Les envoyés spéciaux des États-Unis, Steve Witkoff et Jared Kushner, sont arrivés ce dimanche à Kiev pour présenter au Président Volodymyr Zelensky un plan visant à mettre fin au conflit en Ukraine. Ce déplacement constitue la première visite officielle des deux à la capitale ukrainienne depuis le début des mouvements diplomatiques promus par l'administration de Donald Trump, ayant eu lieu immédiatement après des contacts préliminaires maintenus à Moscou avec la direction russe.
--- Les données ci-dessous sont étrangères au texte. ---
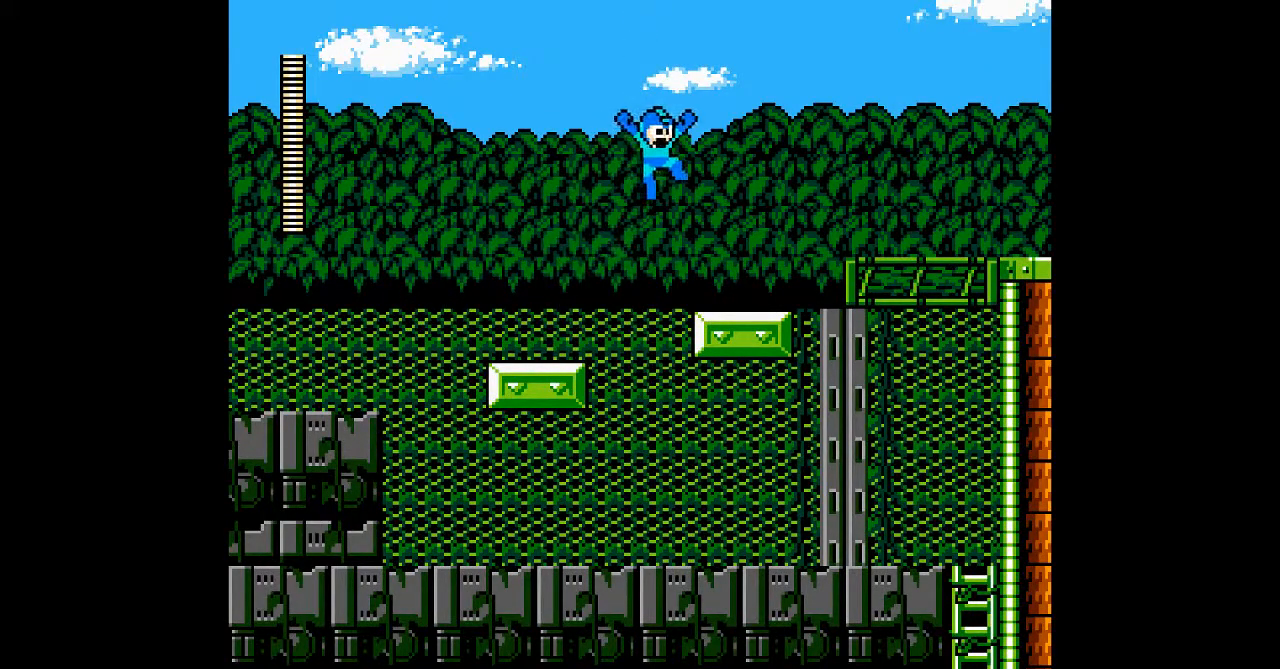
{"dt_ms": 500, "buttons": ["B", "DPAD_RIGHT"], "events": [[133, "B", "up"], [383, "B", "down"]]}
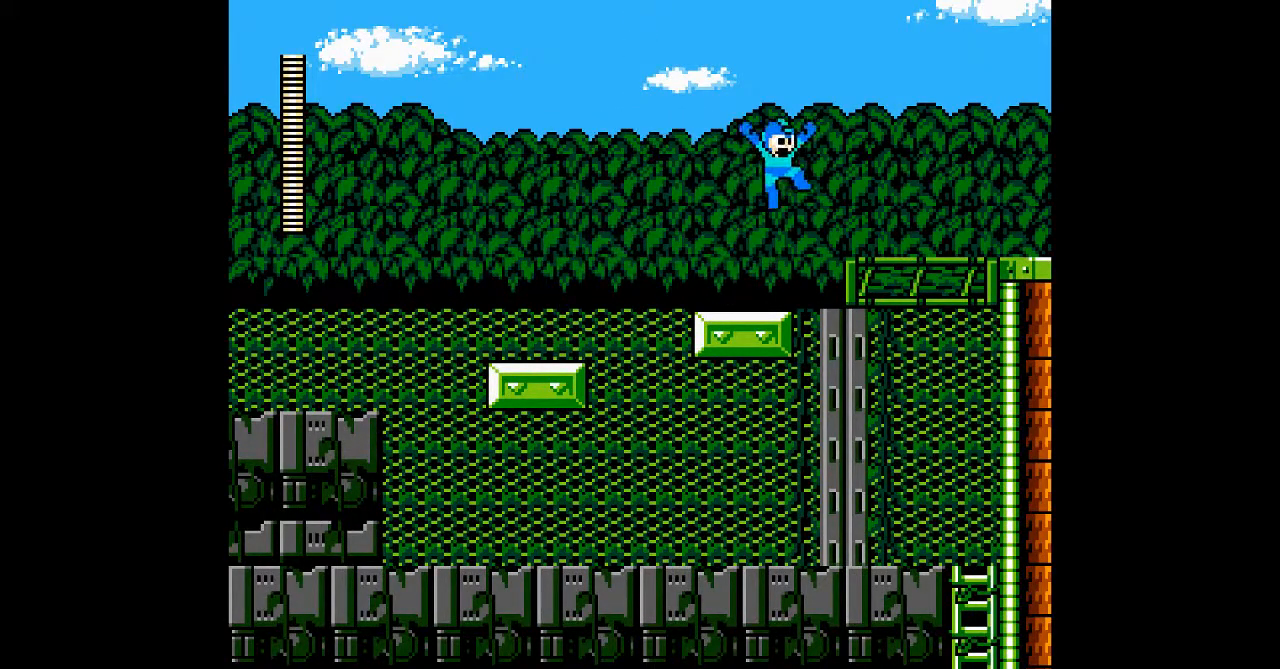
{"dt_ms": 500, "buttons": ["DPAD_RIGHT"], "events": [[267, "B", "up"]]}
La délégation de Washington a débarqué en sol ukrainien durant la matinée, l'exécutif de Kiev confirmant des réunions de travail à huis clos.
L'initiative diplomatique repose sur un paquet d'engagements sécuritaires et territoriaux, conçu pour débloquer l'impasse politique. Selon des sources diplomatiques, la proposition prévoit des garanties de sécurité occidentales pour Kiev, opposées aux exigences de neutralité militaire et à d'éventuelles concessions administratives sur les fronts où les troupes russes ont consolidé leurs positions. Zelensky a réitéré que toute solution durable exige la préservation de la souveraineté nationale, refusant les accords précaires, et a insisté pour obtenir des garanties juridiques contraignantes et le soutien à la reconstruction des infrastructures énergétiques détruites.
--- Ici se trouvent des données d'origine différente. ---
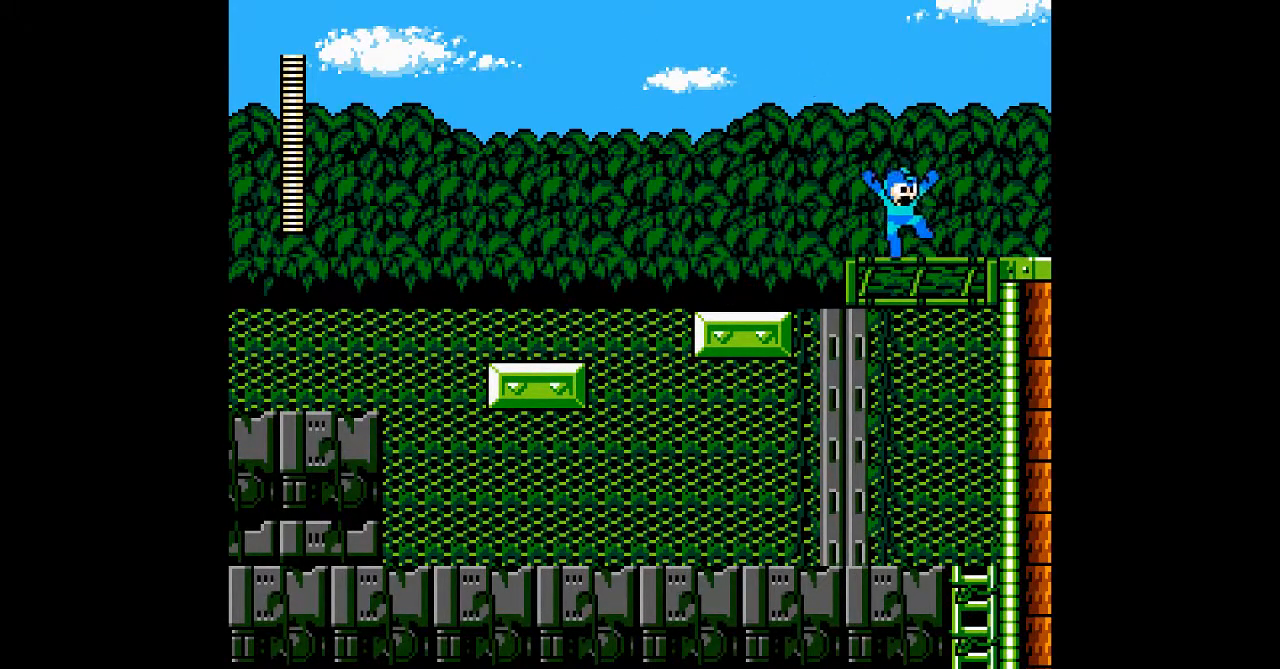
{"dt_ms": 1000, "buttons": ["B", "DPAD_RIGHT"]}
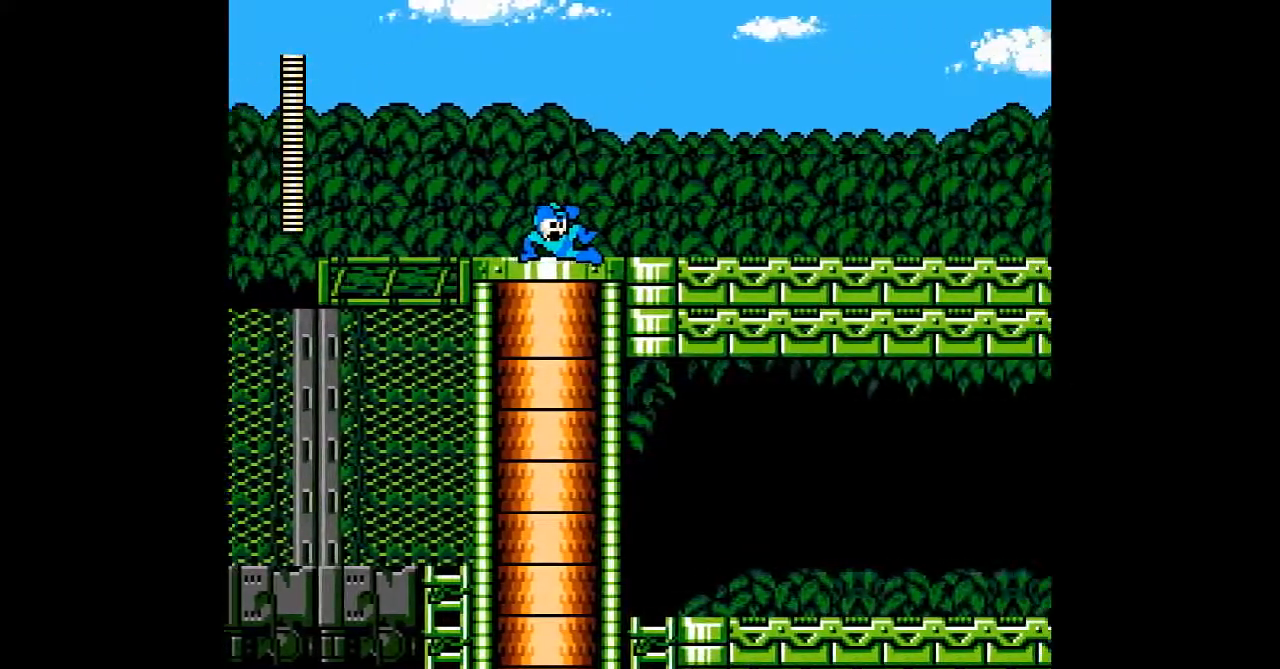
{"dt_ms": 500, "buttons": ["B", "DPAD_RIGHT"], "events": []}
Avant l'étape à Kiev, la délégation américaine s'est rendue en Fédération de Russie pour prendre le pouls des exigences de Vladimir Poutine. Le porte-parole du Kremlin, Dmitry Peskov, a déclaré que le travail se poursuit et que les contacts également, mais qu'une base nécessaire pour un accord définitif ne se trouve pas encore structurée. Toutefois, il a avancé que la voie du dialogue n'est pas fermée si les préoccupations stratégiques russes sont prises en compte.
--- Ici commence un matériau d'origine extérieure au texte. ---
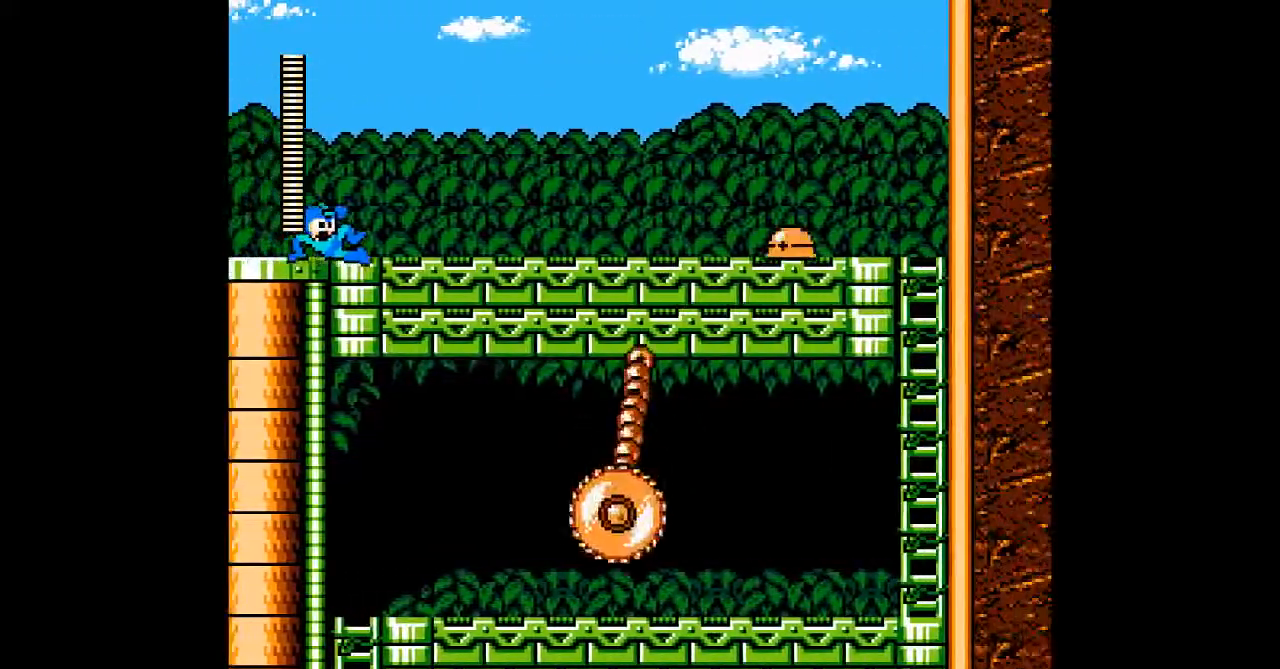
{"dt_ms": 500, "buttons": ["B", "DPAD_RIGHT"], "events": [[83, "B", "up"], [200, "B", "down"]]}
La diplomatie internationale suit avec une extrême prudence cette tournée. Bien que la présence de négociateurs de haut niveau à Kiev signale un engagement tangible de Washington pour forcer un accord, les divergences structurelles entre Ukrainiens et Russes restent profondes. Plusieurs chefs de gouvernement européens soulignent que l'architecture de sécurité du continent ne peut être décidée en marge des alliés communautaires. L'issue de cette visite définira si les délégations se rassoieront à la table dans les prochains jours ou si le conflit restera otage de la guerre d'usure sur le terrain.